ダーリーンの兄妹と言う事で機嫌を損ねないように丁重に返事を促す手紙も送りなんとか旅行計画を進めたのだった。
「兄は豚に目が無いのよ。義姉さんはきのこがと卵がとってもお好きだからそのようにはからってあげてちょうだいね」
使用人と打ち合わせをしていたイヴェットにそうアドバイスという名の口出しをしたのはダーリーンだった。
今回の旅行は現地に着いてからではなく、馬車に乗り込むためにカペル夫妻とダーリーンの娘でありヘクターの妹であるパウラを屋敷に招待するところから始まる。
使用人たちはダーリーンの姿を見ると後ろに下がって口を閉ざした。
「お世話になってる兄さんたちがせっかく来て下さるんですもの、あなたも最高のおもてなしをしたいわよね」
「それはもちろん」
世話になった覚えは全くないが、下手にケチをつけられるのも嫌ではあるし、もとより出来る限りの歓迎はするつもりだった。
「パウラは甘いものに目が無くてねえ。デザートを沢山用意してあげたら喜ぶんじゃないかしら」
「確かに流行のお菓子とか人気ですものね。ありがとうございます。大変参考になりますわお義母様」
「私のお酒も忘れないでね。
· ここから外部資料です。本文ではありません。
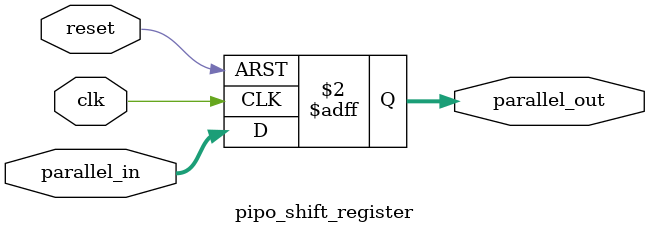
<source format=v>
`timescale 1ns / 1ps



module pipo_shift_register (
    input  wire        clk,
    input  wire        reset,
    input  wire [3:0]  parallel_in,
    output reg  [3:0]  parallel_out
);

    always @(posedge clk or posedge reset) begin
        if (reset)
            parallel_out <= 4'b0000;
        else
            parallel_out <= parallel_in;
    end

endmodule


</source>
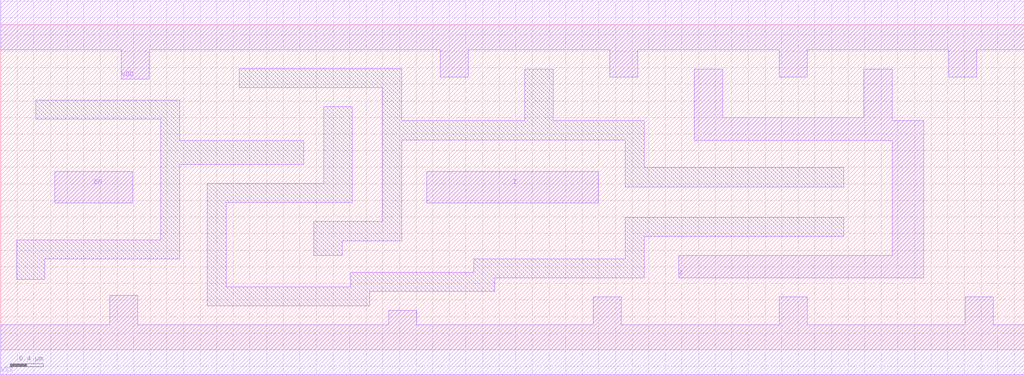
<source format=lef>
# Copyright 2022 GlobalFoundries PDK Authors
#
# Licensed under the Apache License, Version 2.0 (the "License");
# you may not use this file except in compliance with the License.
# You may obtain a copy of the License at
#
#      http://www.apache.org/licenses/LICENSE-2.0
#
# Unless required by applicable law or agreed to in writing, software
# distributed under the License is distributed on an "AS IS" BASIS,
# WITHOUT WARRANTIES OR CONDITIONS OF ANY KIND, either express or implied.
# See the License for the specific language governing permissions and
# limitations under the License.

MACRO gf180mcu_fd_sc_mcu7t5v0__bufz_4
  CLASS core ;
  FOREIGN gf180mcu_fd_sc_mcu7t5v0__bufz_4 0.0 0.0 ;
  ORIGIN 0 0 ;
  SYMMETRY X Y ;
  SITE GF018hv5v_mcu_sc7 ;
  SIZE 12.32 BY 3.92 ;
  PIN EN
    DIRECTION INPUT ;
    ANTENNAGATEAREA 1.929 ;
    PORT
      LAYER METAL1 ;
        POLYGON 0.65 1.77 1.59 1.77 1.59 2.15 0.65 2.15  ;
    END
  END EN
  PIN I
    DIRECTION INPUT ;
    ANTENNAGATEAREA 2.159 ;
    PORT
      LAYER METAL1 ;
        POLYGON 5.13 1.77 7.19 1.77 7.19 2.15 5.13 2.15  ;
    END
  END I
  PIN Z
    DIRECTION OUTPUT ;
    ANTENNADIFFAREA 2.0748 ;
    PORT
      LAYER METAL1 ;
        POLYGON 8.35 2.52 10.15 2.52 10.73 2.52 10.73 1.135 8.16 1.135 8.16 0.865 11.11 0.865 11.11 2.76 10.73 2.76 10.73 3.38 10.39 3.38 10.39 2.8 10.15 2.8 8.69 2.8 8.69 3.38 8.35 3.38  ;
    END
  END Z
  PIN VDD
    DIRECTION INOUT ;
    USE power ;
    SHAPE ABUTMENT ;
    PORT
      LAYER METAL1 ;
        POLYGON 0 3.62 1.45 3.62 1.45 3.26 1.79 3.26 1.79 3.62 5.29 3.62 5.29 3.285 5.63 3.285 5.63 3.62 7.33 3.62 7.33 3.285 7.67 3.285 7.67 3.62 9.37 3.62 9.37 3.285 9.71 3.285 9.71 3.62 10.15 3.62 11.41 3.62 11.41 3.285 11.75 3.285 11.75 3.62 12.32 3.62 12.32 4.22 10.15 4.22 0 4.22  ;
    END
  END VDD
  PIN VSS
    DIRECTION INOUT ;
    USE ground ;
    SHAPE ABUTMENT ;
    PORT
      LAYER METAL1 ;
        POLYGON 0 -0.3 12.32 -0.3 12.32 0.3 11.95 0.3 11.95 0.635 11.61 0.635 11.61 0.3 9.71 0.3 9.71 0.635 9.37 0.635 9.37 0.3 7.47 0.3 7.47 0.635 7.13 0.635 7.13 0.3 5.01 0.3 5.01 0.475 4.67 0.475 4.67 0.3 1.65 0.3 1.65 0.655 1.31 0.655 1.31 0.3 0 0.3  ;
    END
  END VSS
  OBS
      LAYER METAL1 ;
        POLYGON 0.42 2.78 1.925 2.78 1.925 1.325 0.19 1.325 0.19 0.85 0.53 0.85 0.53 1.095 2.155 1.095 2.155 2.235 3.65 2.235 3.65 2.52 2.155 2.52 2.155 3.01 0.42 3.01  ;
        POLYGON 2.485 0.53 4.44 0.53 4.44 0.705 5.945 0.705 5.945 0.865 7.745 0.865 7.745 1.365 10.15 1.365 10.15 1.595 7.515 1.595 7.515 1.095 5.695 1.095 5.695 0.935 4.215 0.935 4.215 0.76 2.715 0.76 2.715 1.775 4.23 1.775 4.23 2.93 3.89 2.93 3.89 2.005 2.485 2.005  ;
        POLYGON 2.87 3.16 4.595 3.16 4.595 1.545 3.77 1.545 3.77 1.14 4.11 1.14 4.11 1.315 4.825 1.315 4.825 2.53 7.515 2.53 7.515 1.965 10.15 1.965 10.15 2.195 7.745 2.195 7.745 2.76 6.65 2.76 6.65 3.38 6.31 3.38 6.31 2.76 4.825 2.76 4.825 3.39 2.87 3.39  ;
  END
END gf180mcu_fd_sc_mcu7t5v0__bufz_4

</source>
楽しみにしているわ」
浮かれたように去っていくダーリーンの背が見えなくなるまで見送って、その場にいた者は一様に息を吐いた。
「ちょ、ちょうど夕食メニューを考えていたところで助かりましたね」
ふくよかで目元に愛嬌のある料理長が場を明るくしようとする。
メモ代わりの石板に豚、きのこ、卵と石筆を走らせる。